Depuis l’ouverture de la Maison, à chaque année, des employés et membres de la direction participent à au moins l’un de ses évènements de financement. Polymos contribue notamment à la campagne de poinsettias et elle est toujours bien représentée lors du Happening. Elle en est toutefois à sa première participation à la Marche, signale Mme Bourbonnais.


On serait porté à croire qu’une telle fidélité à la Maison a pour point de départ un lien émotionnel, c’est-à-dire le séjour chez nous d’un proche d’un employé ou d’un membre de la direction de l’entrepris. Il n’en est rien, précise Mme Bourbonnais. « La Maison nous interpelle simplement parce que nous souhaitons tous bénéficier de tels soins. Nous avons aussi une mission humanitaire. Nous tâchons d’être toujours proches de nos employés quand survient un décès parmi leurs proches », ajoute-t-elle.


Un employé de Polymos décédé au cours de l’année a pu recevoir des soins palliatifs à domicile, mentionne-t-elle. Question de contribuer eux aussi à son bien-être en fin de vie, tous les membres de son équipe de travail lui ont rendu visite.

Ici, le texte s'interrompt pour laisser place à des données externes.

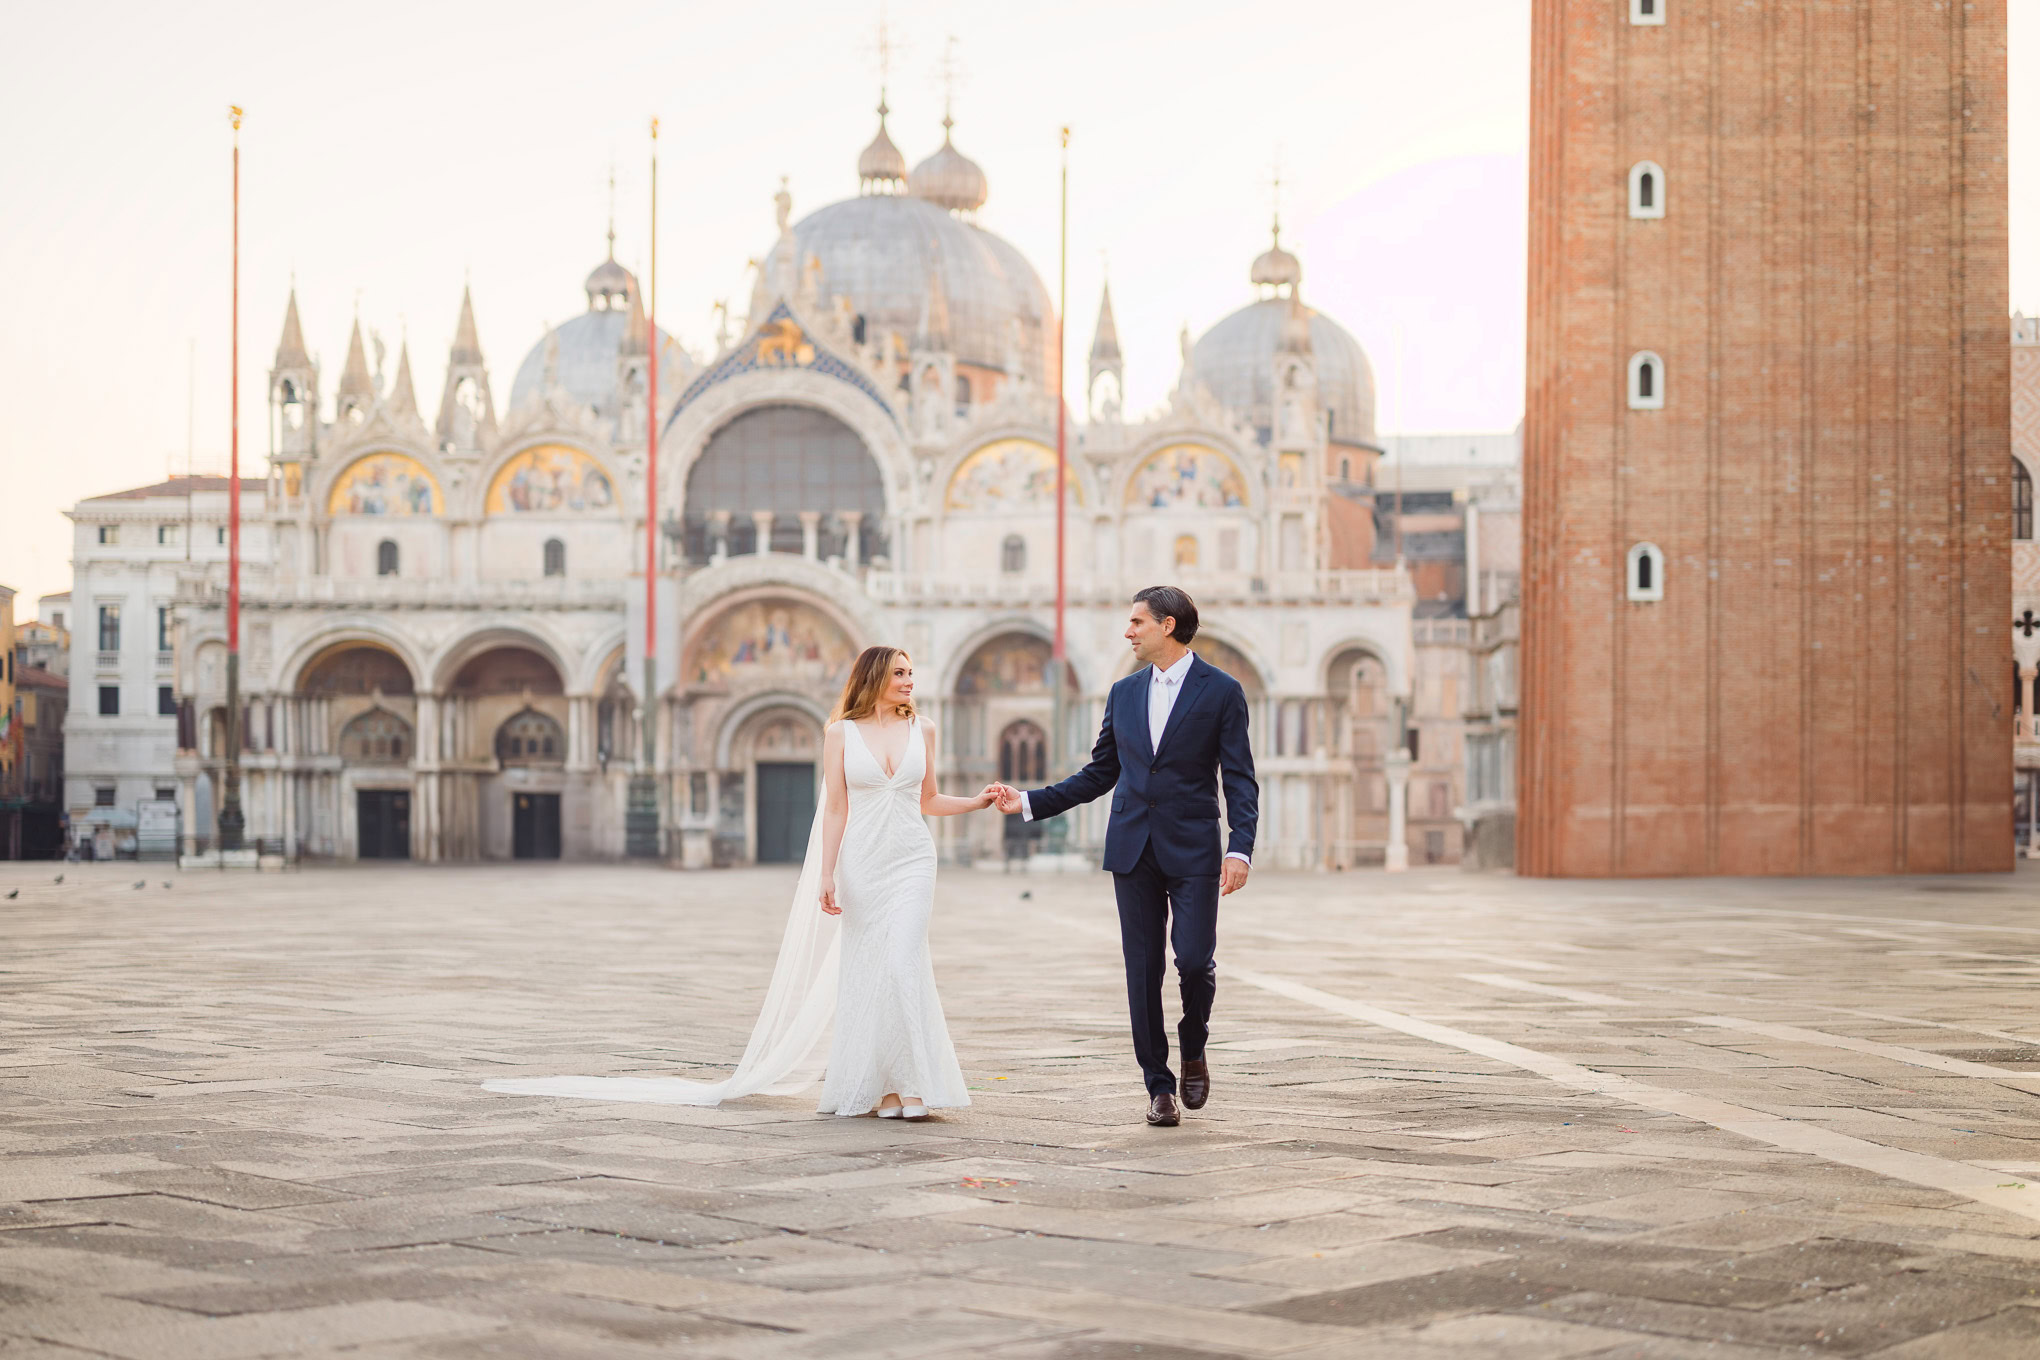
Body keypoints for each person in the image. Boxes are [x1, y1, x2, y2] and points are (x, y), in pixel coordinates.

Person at [483, 646, 998, 1117]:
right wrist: (825, 871)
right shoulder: (840, 733)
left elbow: (929, 799)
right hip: (862, 862)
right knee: (868, 970)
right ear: (874, 678)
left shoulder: (923, 729)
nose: (910, 680)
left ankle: (913, 1085)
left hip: (911, 858)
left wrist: (975, 802)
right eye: (900, 673)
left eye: (911, 673)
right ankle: (881, 1088)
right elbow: (837, 810)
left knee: (904, 961)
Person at [991, 586, 1258, 1128]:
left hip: (1195, 851)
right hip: (1132, 847)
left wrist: (1240, 847)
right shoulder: (1123, 692)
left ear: (1168, 625)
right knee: (1142, 971)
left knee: (1193, 961)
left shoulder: (1222, 691)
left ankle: (1193, 1045)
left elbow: (1239, 777)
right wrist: (1028, 801)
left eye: (1137, 622)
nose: (1128, 631)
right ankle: (1158, 1087)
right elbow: (1100, 773)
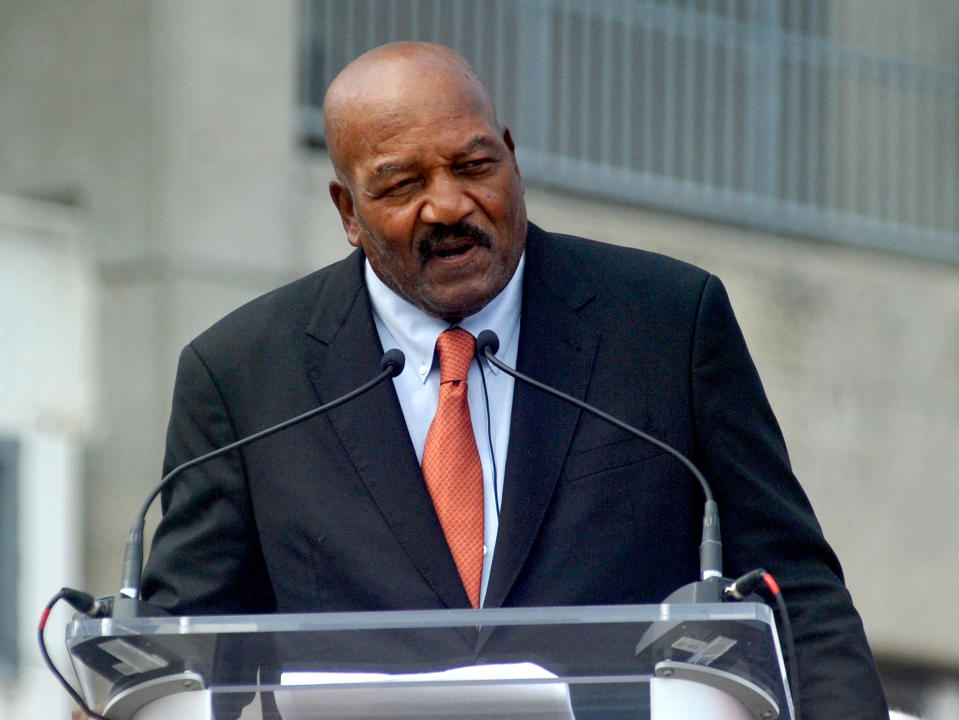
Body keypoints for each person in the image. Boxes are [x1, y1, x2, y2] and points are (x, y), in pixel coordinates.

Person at [127, 41, 887, 718]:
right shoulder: (242, 375)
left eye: (474, 165)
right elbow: (187, 646)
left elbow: (793, 591)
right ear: (348, 211)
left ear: (513, 157)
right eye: (401, 185)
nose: (451, 205)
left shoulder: (666, 324)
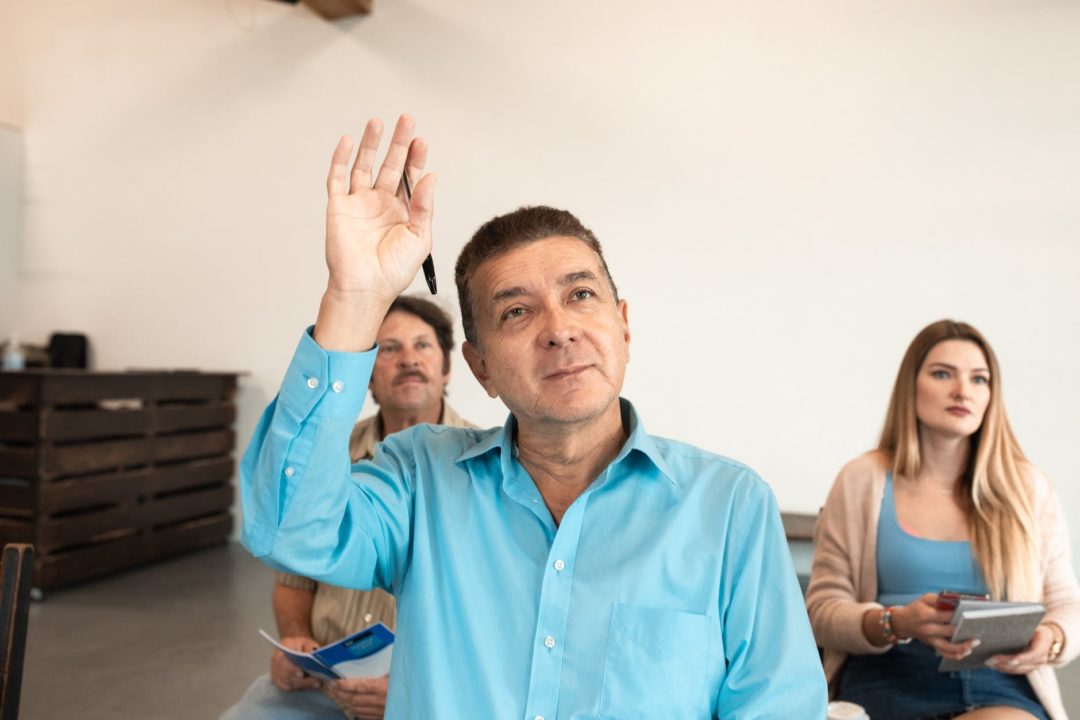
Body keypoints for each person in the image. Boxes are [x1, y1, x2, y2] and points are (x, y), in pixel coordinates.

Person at [240, 114, 827, 718]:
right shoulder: (421, 479)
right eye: (516, 312)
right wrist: (355, 299)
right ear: (481, 367)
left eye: (580, 295)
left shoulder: (728, 505)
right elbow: (286, 531)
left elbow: (776, 704)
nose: (560, 330)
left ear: (622, 325)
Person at [807, 320, 1080, 720]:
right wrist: (896, 622)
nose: (962, 391)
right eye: (942, 374)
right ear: (910, 387)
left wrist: (1051, 640)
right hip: (884, 677)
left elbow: (1067, 605)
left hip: (997, 681)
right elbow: (822, 612)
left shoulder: (1028, 487)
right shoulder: (862, 480)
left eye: (979, 379)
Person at [223, 295, 475, 720]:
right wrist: (296, 640)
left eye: (423, 346)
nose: (408, 359)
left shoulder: (486, 465)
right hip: (324, 683)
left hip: (431, 691)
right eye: (390, 348)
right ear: (367, 376)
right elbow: (294, 580)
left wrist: (417, 689)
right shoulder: (325, 455)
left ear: (447, 367)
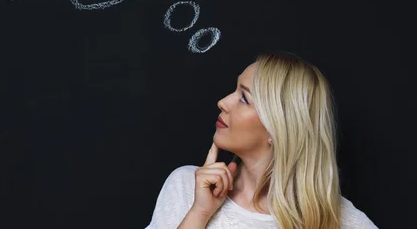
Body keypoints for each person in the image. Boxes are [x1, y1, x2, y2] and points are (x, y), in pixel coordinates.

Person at [145, 52, 379, 229]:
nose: (223, 101)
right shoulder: (186, 186)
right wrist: (199, 213)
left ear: (277, 127)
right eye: (234, 91)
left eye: (244, 98)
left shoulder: (336, 217)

Pour qu’il y ait humanité au sein de l’entreprise, souligne Mme Bourbonnais, il faut assurer la présence des ressources humaines aussi à l’extérieur du cadre de « l’humain au travail ».


Comme lorsque la fin de la vie d’un être cher est imminente. « On ne peut pas se réjouir comme lors d’une naissance quand il s’agit de la fin de la vie. Mais il devrait y avoir autant d’amour… », laisse tomber Hélène Bourbonnais.